EL RINCÓN
La serenidad de los jefes de Estado
LA SERENIDAD de los jefes de Estado es proverbial: saben que sus equivocaciones las pagan siempre los gobernados. Eso les proporciona el equilibrio necesario para cumplir su alta misión sin que les tiemble el pulso, salvo en los casos de que les aqueje el Parkinson. Errores los comete todo el mundo -Luis Cernuda habló del mayor de ellos, «el error de estar vivo»- pero los errores de las personas normales, o sea, las que no influyen más que en su destino y en el de sus familiares más cercanos, tienen escasa trascendencia.

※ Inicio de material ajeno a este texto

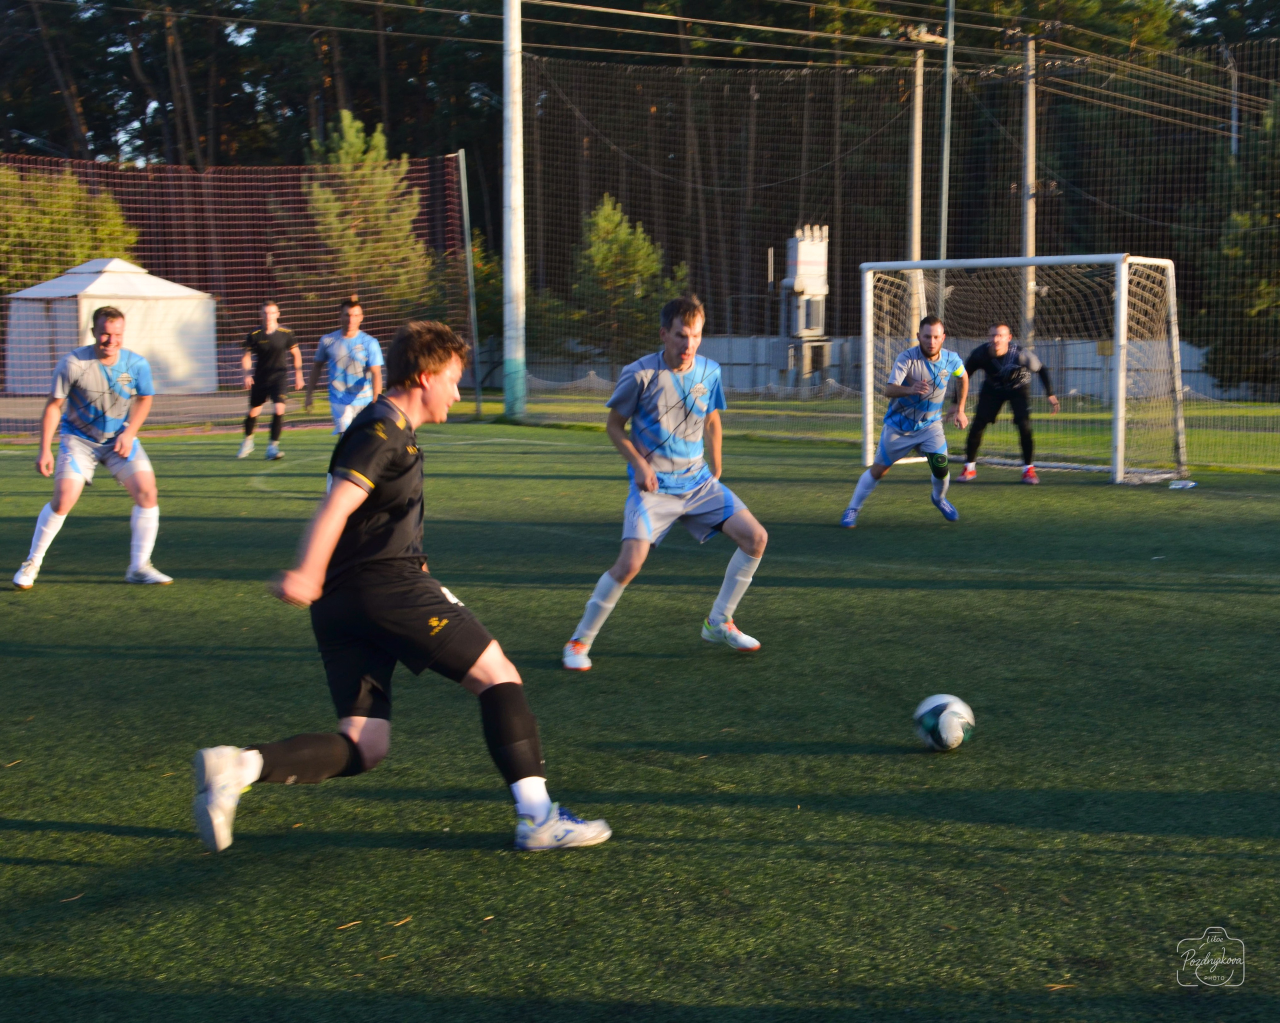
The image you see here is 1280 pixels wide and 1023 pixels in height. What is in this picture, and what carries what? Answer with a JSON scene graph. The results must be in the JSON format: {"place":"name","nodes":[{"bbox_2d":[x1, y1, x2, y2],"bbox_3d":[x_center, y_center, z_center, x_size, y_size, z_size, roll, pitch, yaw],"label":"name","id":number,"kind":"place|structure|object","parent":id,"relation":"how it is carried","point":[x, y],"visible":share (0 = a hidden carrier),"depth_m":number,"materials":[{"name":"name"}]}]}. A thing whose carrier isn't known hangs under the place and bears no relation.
{"place":"outdoors","nodes":[
{"label":"outdoors","id":0,"kind":"place"},
{"bbox_2d":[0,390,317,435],"label":"pavement","id":1,"kind":"structure","parent":0,"point":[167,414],"materials":[{"name":"grey concrete"}]},
{"bbox_2d":[0,413,1279,1022],"label":"artificial turf","id":2,"kind":"structure","parent":0,"point":[25,867],"materials":[{"name":"green plastic"}]},
{"bbox_2d":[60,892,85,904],"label":"twig","id":3,"kind":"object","parent":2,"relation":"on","point":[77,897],"visible":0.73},
{"bbox_2d":[12,303,174,590],"bbox_3d":[-2.733,-0.324,9.508,0.762,1.295,0.960,2,6,22],"label":"man","id":4,"kind":"object","parent":2,"relation":"on","point":[105,326],"visible":0.98,"depth_m":9.32},
{"bbox_2d":[0,151,473,428],"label":"safety net","id":5,"kind":"object","parent":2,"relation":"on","point":[470,279],"visible":0.76,"depth_m":26.44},
{"bbox_2d":[237,299,302,461],"bbox_3d":[-3.620,-1.292,18.762,0.645,1.462,0.952,2,6,22],"label":"man","id":6,"kind":"object","parent":2,"relation":"on","point":[277,346],"visible":0.99,"depth_m":18.55},
{"bbox_2d":[301,296,385,435],"bbox_3d":[-2.199,-0.929,14.552,0.713,1.343,0.887,2,6,22],"label":"man","id":7,"kind":"object","parent":2,"relation":"on","point":[342,354],"visible":0.78,"depth_m":14.40},
{"bbox_2d":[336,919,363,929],"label":"twig","id":8,"kind":"object","parent":2,"relation":"on","point":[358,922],"visible":0.91,"depth_m":3.97,"materials":[{"name":"brown wood"}]},
{"bbox_2d":[191,319,610,853],"bbox_3d":[-0.585,0.181,4.655,0.850,1.197,0.922,2,6,22],"label":"man","id":9,"kind":"object","parent":2,"relation":"on","point":[339,492],"visible":0.97,"depth_m":4.54},
{"bbox_2d":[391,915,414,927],"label":"twig","id":10,"kind":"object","parent":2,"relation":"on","point":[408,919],"visible":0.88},
{"bbox_2d":[458,145,482,416],"bbox_3d":[-2.420,-3.263,27.472,0.137,3.995,0.130,2,6,22],"label":"fence post","id":11,"kind":"object","parent":2,"relation":"on","point":[470,285],"visible":0.92,"depth_m":27.43,"materials":[{"name":"grey metal"}]},
{"bbox_2d":[501,0,524,424],"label":"white pole","id":12,"kind":"object","parent":2,"relation":"on","point":[517,67],"visible":0.91,"depth_m":26.39,"materials":[{"name":"metal"}]},
{"bbox_2d":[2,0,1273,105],"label":"power line","id":13,"kind":"object","parent":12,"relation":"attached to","point":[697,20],"visible":0.78,"depth_m":34.56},
{"bbox_2d":[557,293,767,669],"bbox_3d":[0.116,-0.117,7.423,0.632,1.348,1.057,2,6,22],"label":"man","id":14,"kind":"object","parent":2,"relation":"on","point":[650,475],"visible":0.98,"depth_m":7.31},
{"bbox_2d":[501,27,1279,469],"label":"net fence","id":15,"kind":"object","parent":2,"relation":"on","point":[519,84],"visible":0.79,"depth_m":26.34,"materials":[{"name":"black"}]},
{"bbox_2d":[840,309,969,525],"bbox_3d":[1.760,-0.579,12.163,0.625,1.298,1.168,2,6,22],"label":"man","id":16,"kind":"object","parent":2,"relation":"on","point":[934,326],"visible":0.98,"depth_m":11.97},
{"bbox_2d":[912,692,975,751],"bbox_3d":[0.894,0.620,5.620,0.183,0.170,0.263,1,6,8],"label":"soccer ball","id":17,"kind":"object","parent":2,"relation":"on","point":[956,718],"visible":0.96,"depth_m":5.56,"materials":[{"name":"white plastic"}]},
{"bbox_2d":[952,323,1057,484],"bbox_3d":[3.024,-0.899,15.852,0.816,1.266,0.677,2,6,22],"label":"man","id":18,"kind":"object","parent":2,"relation":"on","point":[1000,340],"visible":0.95,"depth_m":15.71},
{"bbox_2d":[859,253,1191,487],"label":"soccer goal","id":19,"kind":"object","parent":2,"relation":"on","point":[1123,290],"visible":0.81,"depth_m":16.50,"materials":[{"name":"white metal"}]},
{"bbox_2d":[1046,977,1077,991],"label":"twig","id":20,"kind":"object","parent":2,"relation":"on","point":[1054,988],"visible":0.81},
{"bbox_2d":[1167,478,1197,489],"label":"bottle","id":21,"kind":"object","parent":2,"relation":"on","point":[1191,483],"visible":0.97,"depth_m":14.73,"materials":[{"name":"white plastic"}]},
{"bbox_2d":[494,334,1248,401],"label":"fence","id":22,"kind":"structure","parent":0,"point":[1093,376],"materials":[{"name":"grey concrete"}]},
{"bbox_2d":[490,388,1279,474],"label":"lawn","id":23,"kind":"structure","parent":0,"point":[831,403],"materials":[{"name":"green"}]},
{"label":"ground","id":24,"kind":"structure","parent":0},
{"bbox_2d":[0,165,141,288],"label":"tree","id":25,"kind":"object","parent":24,"relation":"on","point":[88,255],"visible":0.56,"depth_m":39.89,"materials":[{"name":"green plant"}]},
{"bbox_2d":[2,257,218,396],"bbox_3d":[-10.058,-3.550,36.200,3.067,2.441,3.434,2,6,22],"label":"white tent","id":26,"kind":"object","parent":24,"relation":"on","point":[107,279],"visible":0.78,"depth_m":35.29,"materials":[{"name":"white fabric"}]},
{"bbox_2d":[300,110,434,316],"bbox_3d":[-6.021,-5.343,41.503,3.726,6.485,3.764,0,6,2],"label":"tree","id":27,"kind":"object","parent":24,"relation":"on","point":[347,150],"visible":0.63,"depth_m":40.97,"materials":[{"name":"plant"}]},
{"bbox_2d":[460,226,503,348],"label":"shrub","id":28,"kind":"object","parent":24,"relation":"on","point":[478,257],"visible":0.38,"depth_m":39.16,"materials":[{"name":"green plant"}]},
{"bbox_2d":[570,193,689,356],"bbox_3d":[-0.299,-4.262,39.614,2.920,4.448,2.959,0,6,-2],"label":"tree","id":29,"kind":"object","parent":24,"relation":"on","point":[645,274],"visible":0.67,"depth_m":39.23,"materials":[{"name":"green plant"}]},
{"bbox_2d":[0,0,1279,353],"label":"forest","id":30,"kind":"object","parent":24,"relation":"on","point":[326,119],"visible":0.5,"materials":[{"name":"brown wood"}]},
{"bbox_2d":[779,221,830,388],"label":"electrical transformer","id":31,"kind":"object","parent":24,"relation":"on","point":[801,244],"visible":0.84,"depth_m":40.46,"materials":[{"name":"metal"}]},
{"bbox_2d":[906,43,924,344],"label":"utility pole","id":32,"kind":"object","parent":24,"relation":"on","point":[918,255],"visible":0.71,"depth_m":35.02,"materials":[{"name":"grey concrete"}]},
{"bbox_2d":[937,0,954,317],"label":"metal pole","id":33,"kind":"object","parent":24,"relation":"on","point":[948,56],"visible":0.67,"depth_m":26.59,"materials":[{"name":"grey metal"}]},
{"bbox_2d":[1019,34,1037,360],"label":"utility pole","id":34,"kind":"object","parent":24,"relation":"on","point":[1030,142],"visible":0.74,"depth_m":34.58,"materials":[{"name":"grey concrete"}]},
{"bbox_2d":[1221,41,1239,158],"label":"utility pole","id":35,"kind":"object","parent":24,"relation":"on","point":[1234,114],"visible":0.47,"depth_m":41.81,"materials":[{"name":"grey metal"}]},
{"bbox_2d":[1196,88,1279,392],"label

Lo grave es cuando se equivocan los conductores de los pueblos, porque hacen descarrilar la Historia. Aznar ha reconocido errores, así en plural, en la postguerra de Irak. No en la guerra, sin la cual no se hubieran producido éstos. En su autorizada opinión la guerra fue magnífica y lo que deja mucho que desear es la victoria. Su peculiar ministra de Exteriores, Ana Palacio, ha ido más lejos al asegurar que la vida hoy en Bagdad «es peor que con Sadam Husein». Hay que preguntarse para qué han servido tantos y tantos muertos, aparte de para abono. Es justo reconocer que tiene mucho mérito confesar los errores, pero sería más meritorio no cometerlos. De humanos es equivocarse, pero es inhumano que las equivocaciones cuesten vidas. Ahora resulta que en Irak están peor que antes de ser invadidos, con la excusa petrolera de que tenían arsenales de armas de destrucción masiva. No se ha encontrado ni un modesto polvorín de esos que tienen un letrero en la puerta diciendo «Se prohíbe fumar». La guerra ha sido inútil y la postguerra está siendo interminable. Los moralistas, que en general son un poco pelmazos, nos advierten de que la vergüenza de confesar el primer error hace cometer muchos más. ¿Qué importa que ahora digan que han metido la pata después de habérsela hecho estirar a tanta gente? La única solución es que le den una medalla a Sadam, como ha hecho Esperanza Aguirre con Gallardón, y olvidar todas las desavenencias.